# Action item
Keep only the lines that hold the string "down", filtering out the rest of the entries below.

# Study material
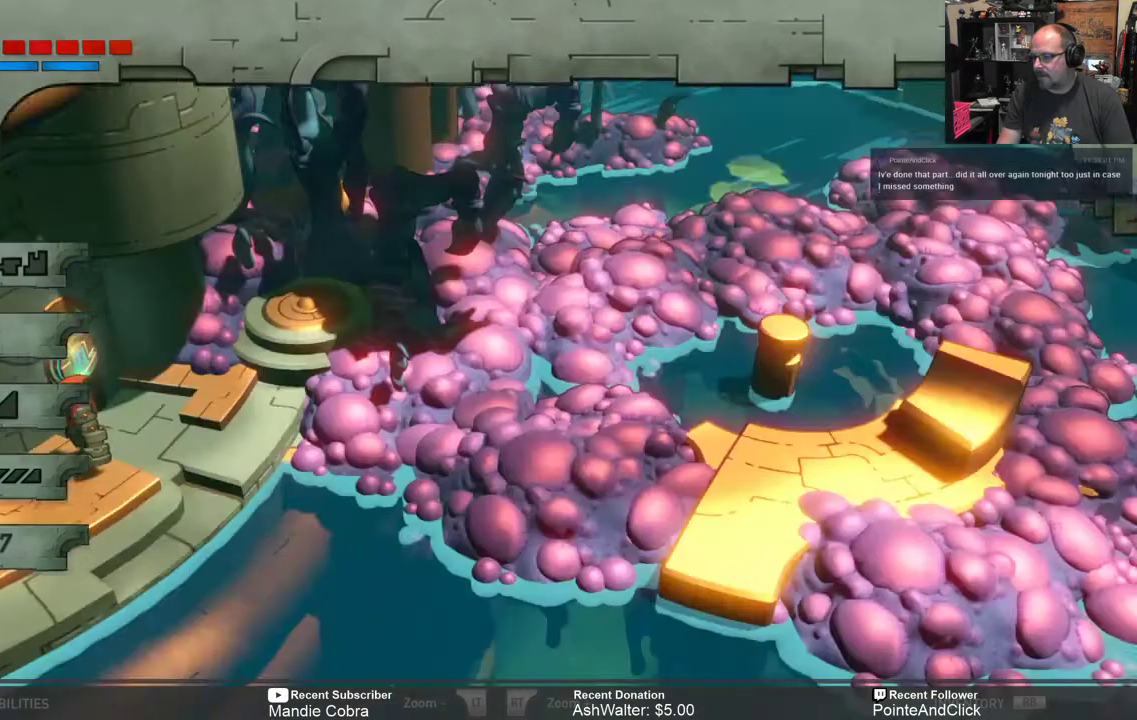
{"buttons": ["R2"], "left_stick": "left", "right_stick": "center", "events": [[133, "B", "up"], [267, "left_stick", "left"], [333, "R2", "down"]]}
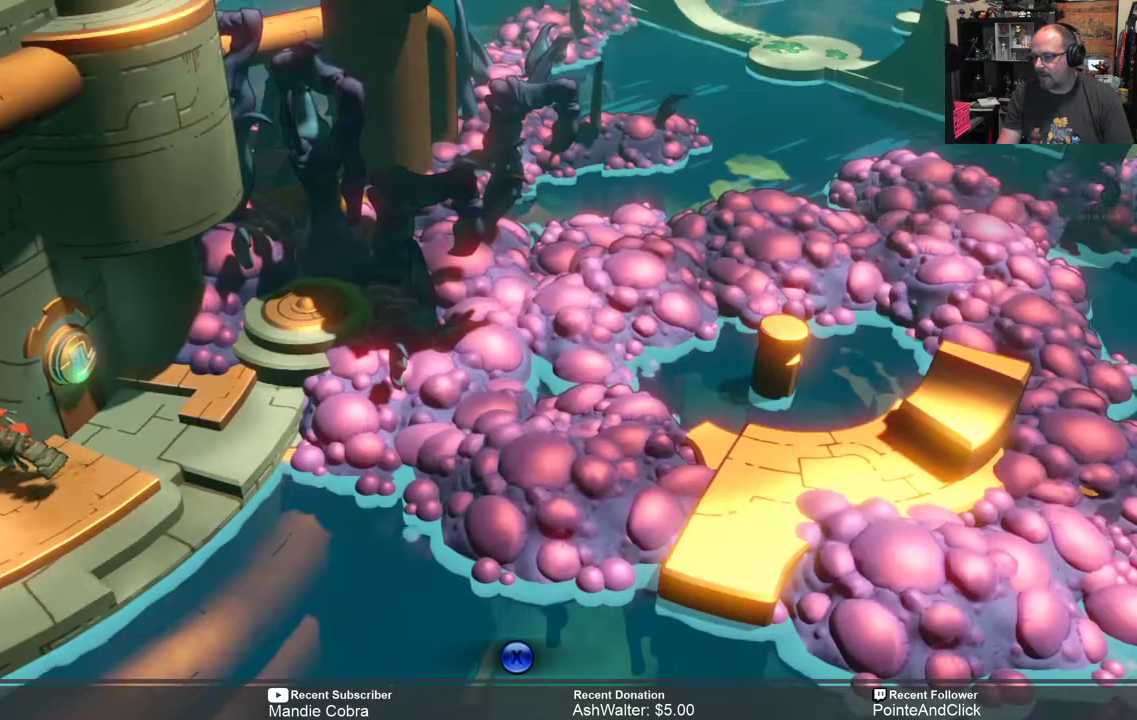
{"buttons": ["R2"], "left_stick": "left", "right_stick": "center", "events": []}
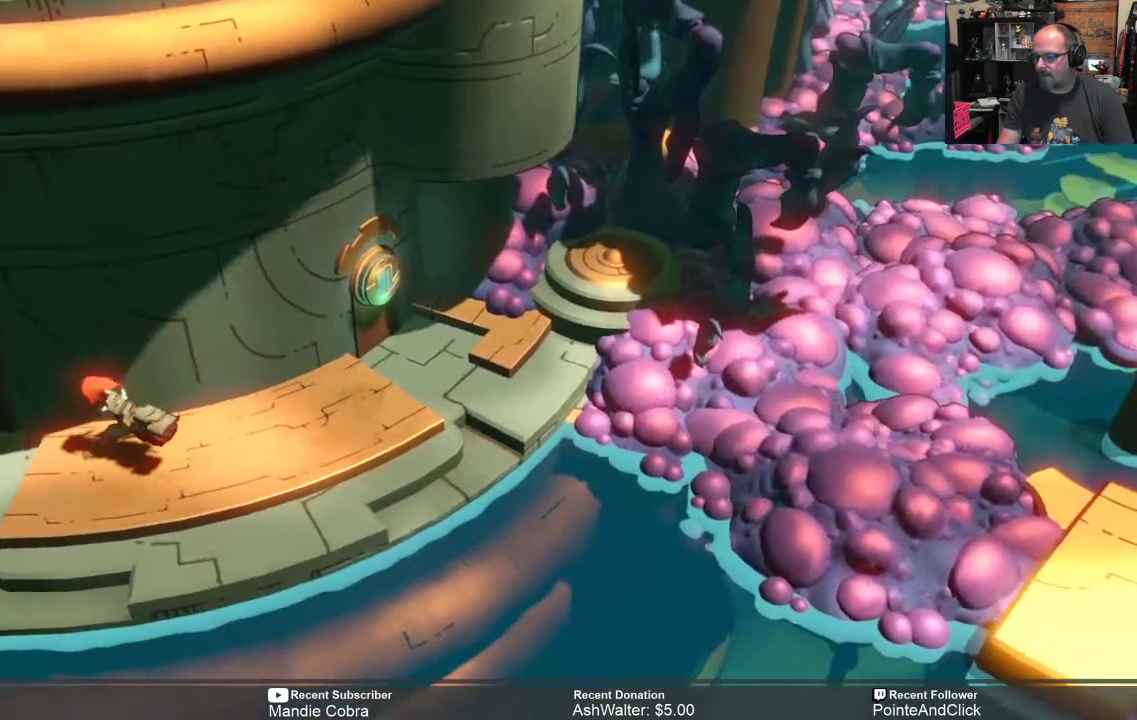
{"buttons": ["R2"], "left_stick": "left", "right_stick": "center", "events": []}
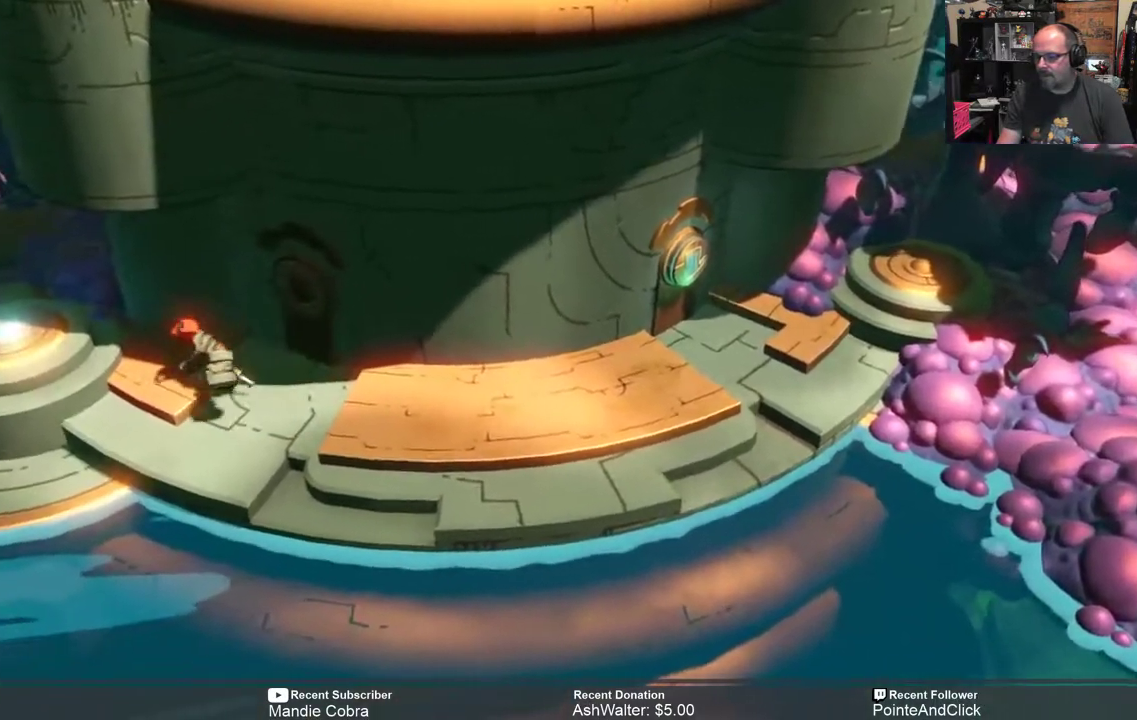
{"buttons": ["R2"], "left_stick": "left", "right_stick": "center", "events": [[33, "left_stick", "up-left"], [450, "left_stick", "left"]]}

---

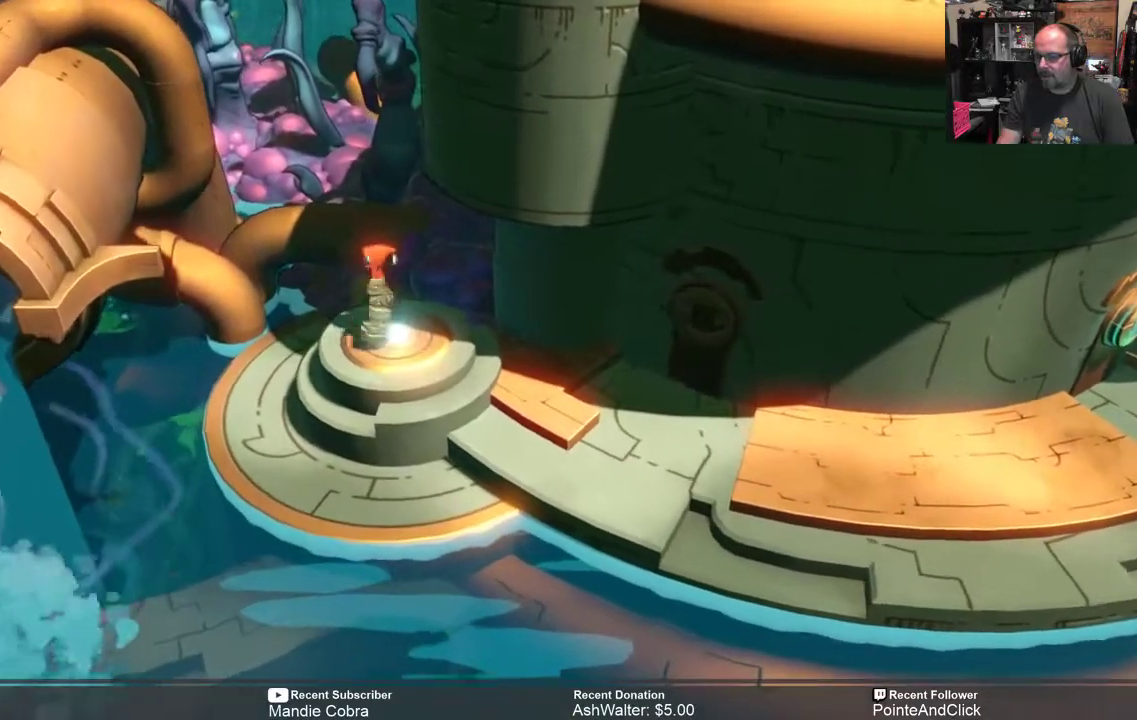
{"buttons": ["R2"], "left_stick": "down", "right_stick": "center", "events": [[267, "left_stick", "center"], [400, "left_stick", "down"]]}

# Exercise output
{"buttons": ["R2"], "left_stick": "left", "right_stick": "center", "events": [[133, "B", "up"], [267, "left_stick", "left"], [333, "R2", "down"]]}
{"buttons": ["R2"], "left_stick": "down", "right_stick": "center", "events": [[267, "left_stick", "center"], [400, "left_stick", "down"]]}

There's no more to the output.